Он сжимает ее руки, глядя ей в лицо. Сейчас ей нравится, что он забыл, сколько глаз, может быть, смотрит на них.
— Может быть, и знаешь, — говорит он.
На его лице возникает улыбка, любящая, серьезная улыбка, желтоватые, но ровные зубы. Когда он улыбается, она понимает, откуда взялись морщины на его лице: тайна каждый раз разрешается заново. Теперь она знает, что тоже любит его — не только за то, кто он есть, но и за то, кем был задолго до ее рождения, и за то, что когда-нибудь он умрет с ее именем на устах. Она без приглашения обнимает его, обхватывает его худое тело, ребра и талию под слоями одежды и крепко держит. Ее щека лежит у него на плече, на старом жилете: ей там удобно. Его руки обхватывают ее, в них живое тепло. В этот момент, кажется ей после, все его недолгое будущее решено, решено и ее, долгое.
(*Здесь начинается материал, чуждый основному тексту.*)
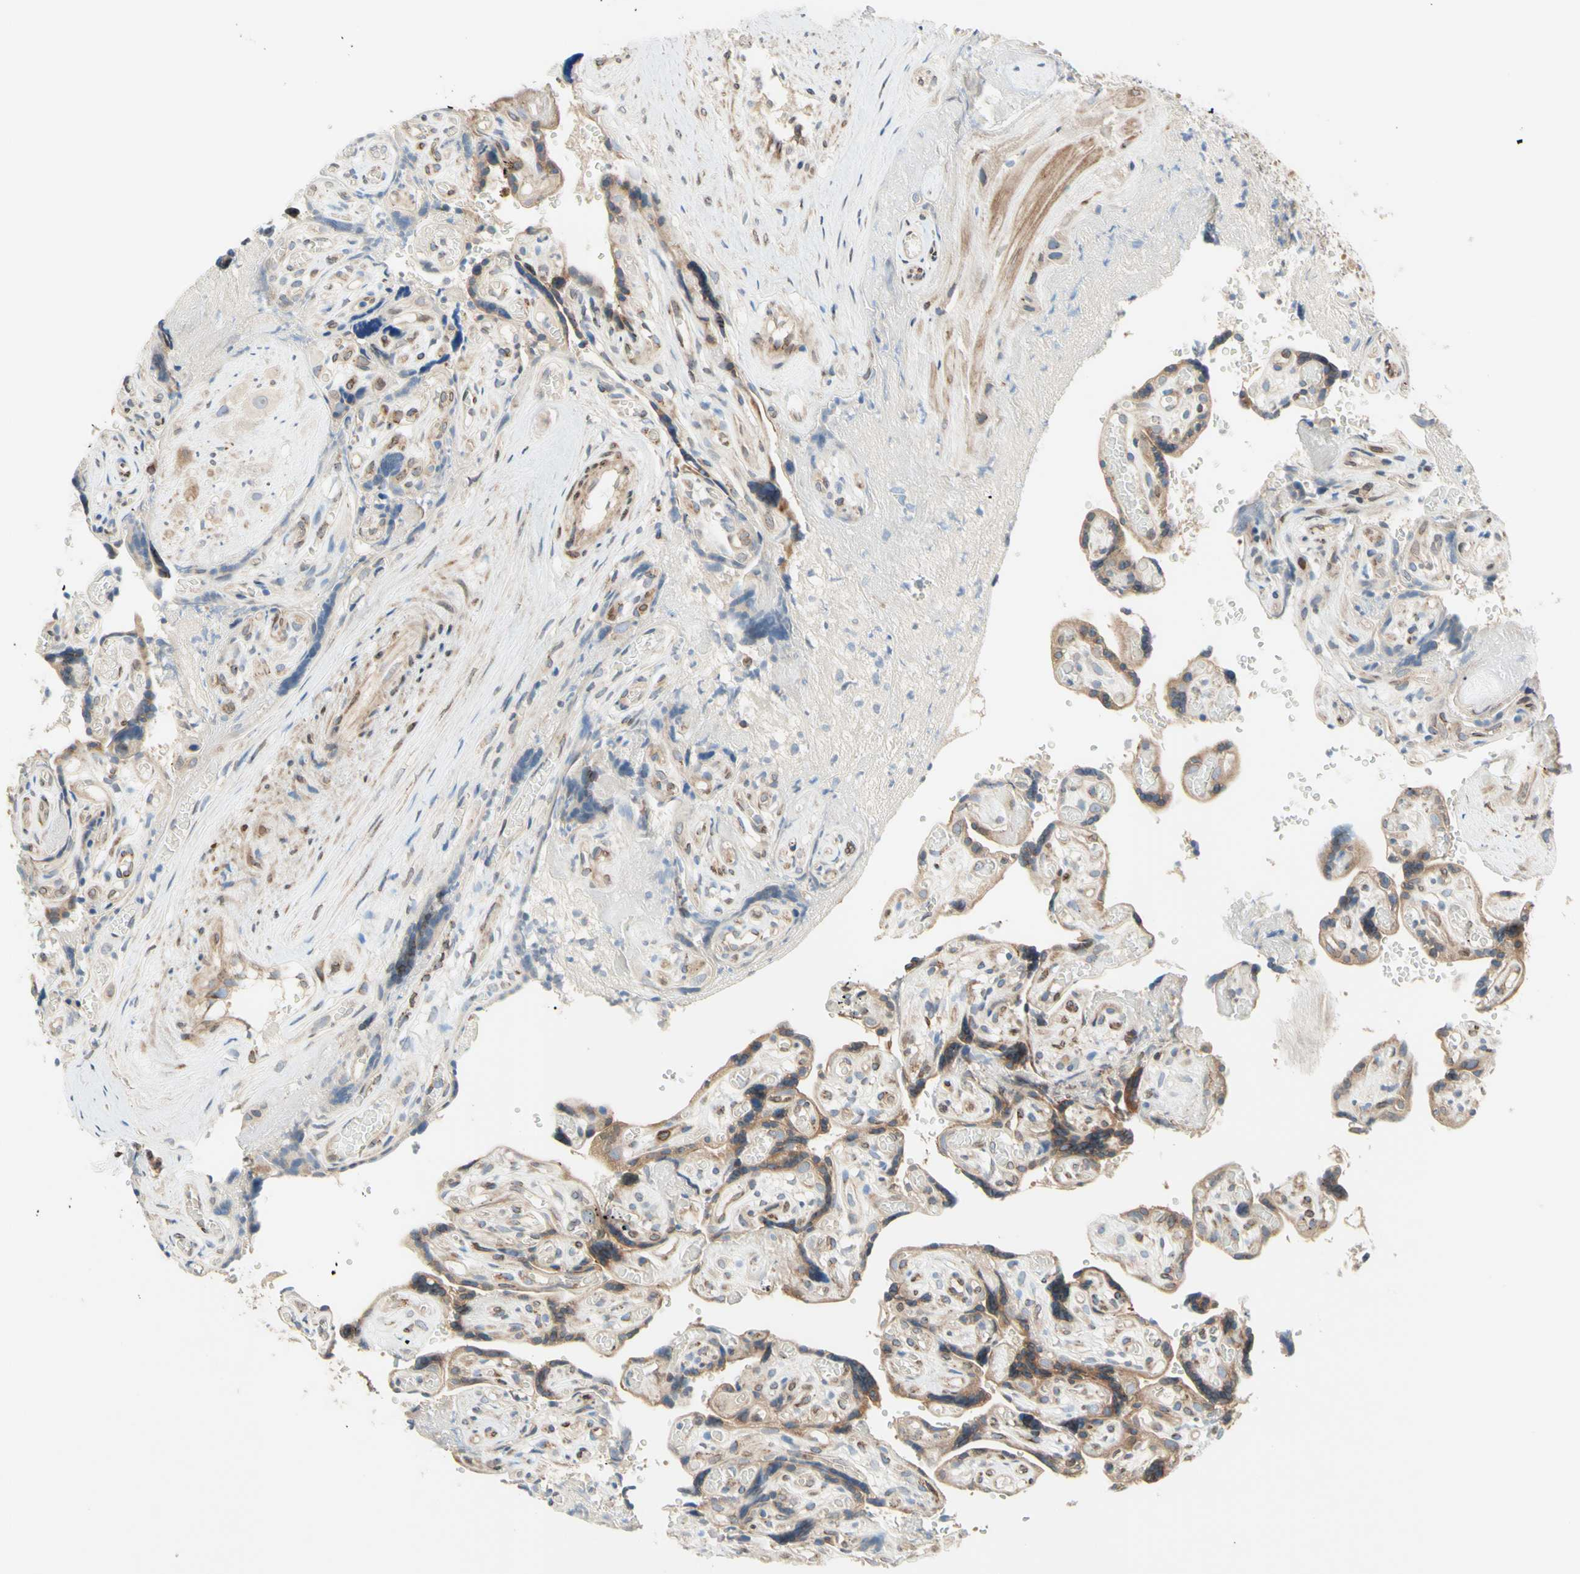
{"staining": {"intensity": "moderate", "quantity": ">75%", "location": "cytoplasmic/membranous"}, "tissue": "placenta", "cell_type": "Decidual cells", "image_type": "normal", "snomed": [{"axis": "morphology", "description": "Normal tissue, NOS"}, {"axis": "topography", "description": "Placenta"}], "caption": "Approximately >75% of decidual cells in benign placenta reveal moderate cytoplasmic/membranous protein expression as visualized by brown immunohistochemical staining.", "gene": "TRAF2", "patient": {"sex": "female", "age": 30}}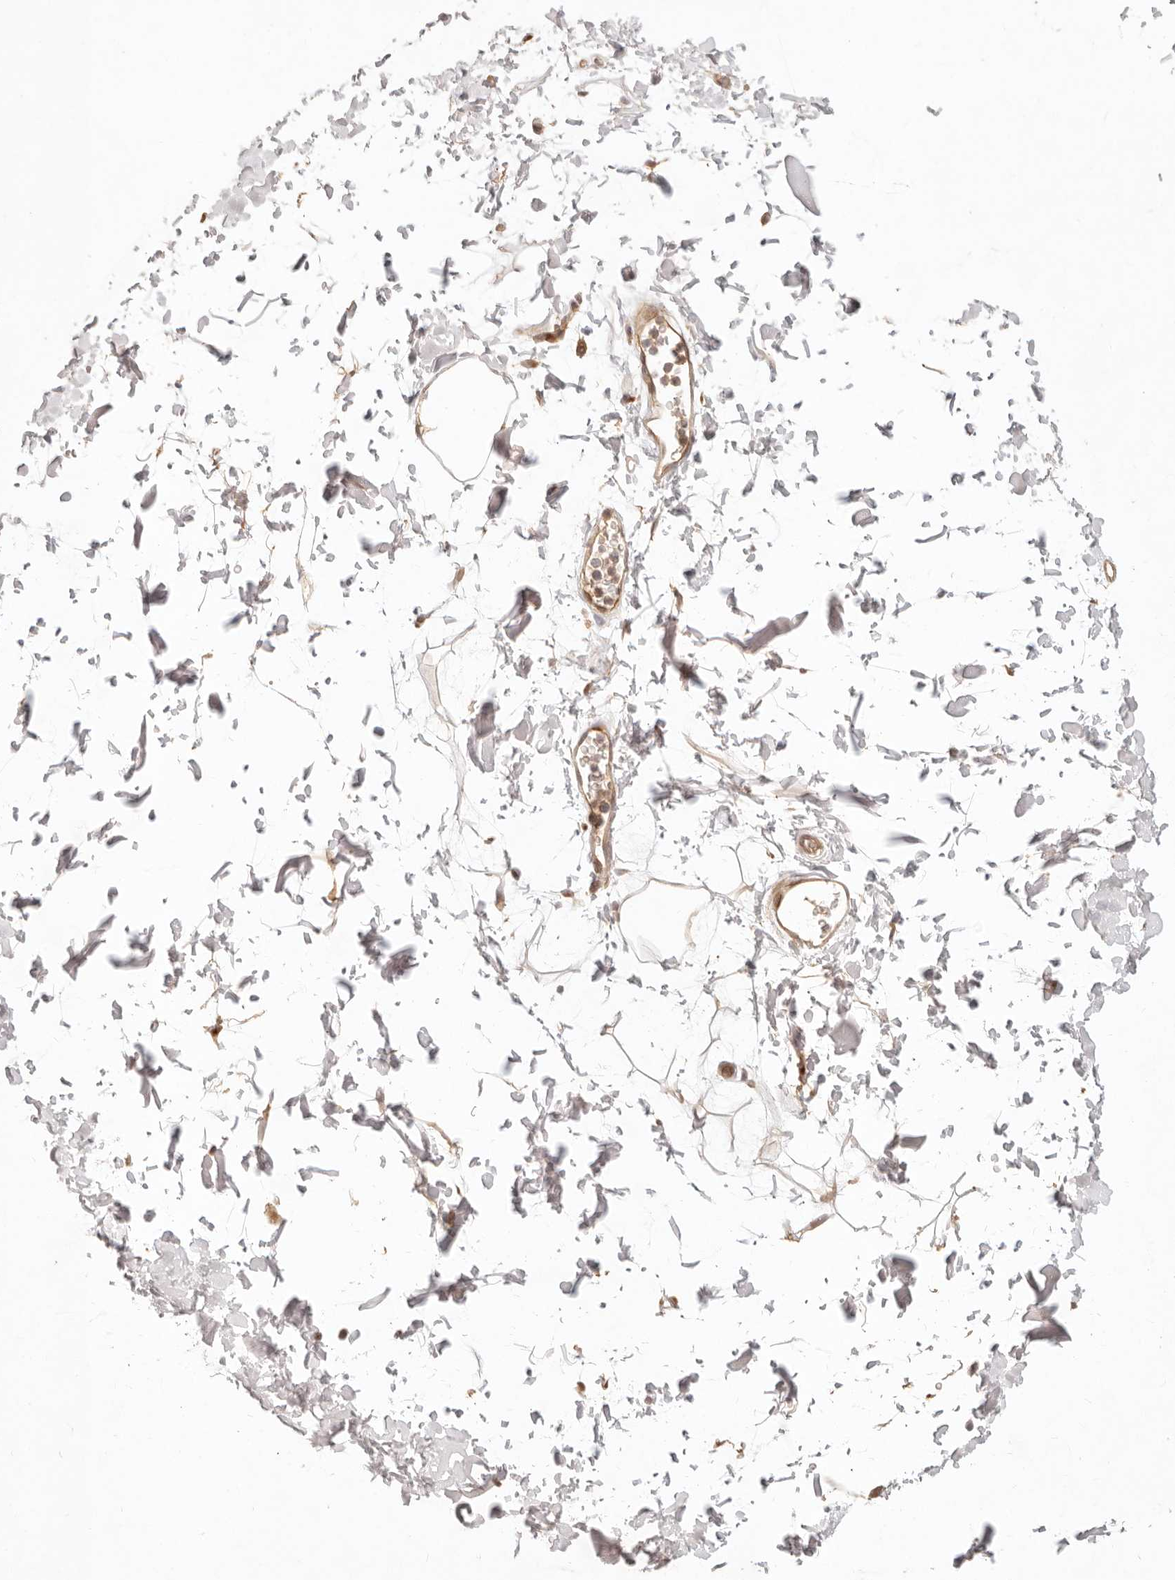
{"staining": {"intensity": "negative", "quantity": "none", "location": "none"}, "tissue": "adipose tissue", "cell_type": "Adipocytes", "image_type": "normal", "snomed": [{"axis": "morphology", "description": "Normal tissue, NOS"}, {"axis": "topography", "description": "Soft tissue"}], "caption": "This photomicrograph is of unremarkable adipose tissue stained with IHC to label a protein in brown with the nuclei are counter-stained blue. There is no expression in adipocytes.", "gene": "PPP1R3B", "patient": {"sex": "male", "age": 72}}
Проехав еще несколько миль к югу, мы нашли итальянский ресторан, из тех, где бутылки в соломенной оплетке, скатерти и занавески в красную клетку, светлые розы в вазе на столике. Был вечер понедельника, и в зале оказалось почти пусто, не считая еще одной… пары, едва не написала я, и одинокого мужчины. Роберт попросил свечу.
— Какой цвет ты бы взяла? — спросил он, когда молоденький официант зажег ее.
— Для пламени?
Я уже знала, что порой мне не поспеть за Робертом, не уследить за тайным и сложным ходом его мысли. Но мне обычно нравилось, куда она вела.
— Нет. Для розы.
— Она была бы розовой, если бы все вокруг не было красно-белым, — наугад предположила я.
— Верно. — И он назвал краску, которую взял бы для этой розы: марку, цвет, сколько белил добавил бы.
Мы заказали лазанью, и он с аппетитом съел свою, пока я ковырялась в тарелке, стесняясь выказать голод, и спросил:
— Расскажи что-нибудь еще о себе.
— Ты и так знаешь обо мне больше, чем я о тебе, — пожаловалась я. — И все равно, рассказывать нечего — я работаю, делаю все, что могу, для десятков учеников разного возраста, возвращаюсь домой и пишу. У меня нет… семьи, и, пожалуй, я не слишком об этом жалею. Вот и все. Очень скучная история.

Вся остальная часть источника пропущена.